_AIM OF THE EXERCISE:_ Count how many rows below contain the string "Radios", and reply with the number alone.

# # #

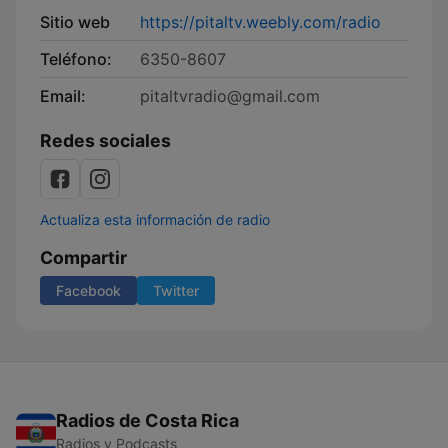
Sitio web
https://pitaltv.weebly.com/radio
Teléfono:
6350-8607
Email:
pitaltvradio@gmail.com
Redes sociales
Actualiza esta información de radio
Compartir
Facebook
Twitter
Radios de Costa Rica
Radios y Podcasts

# # #

_OUTPUT:_ 2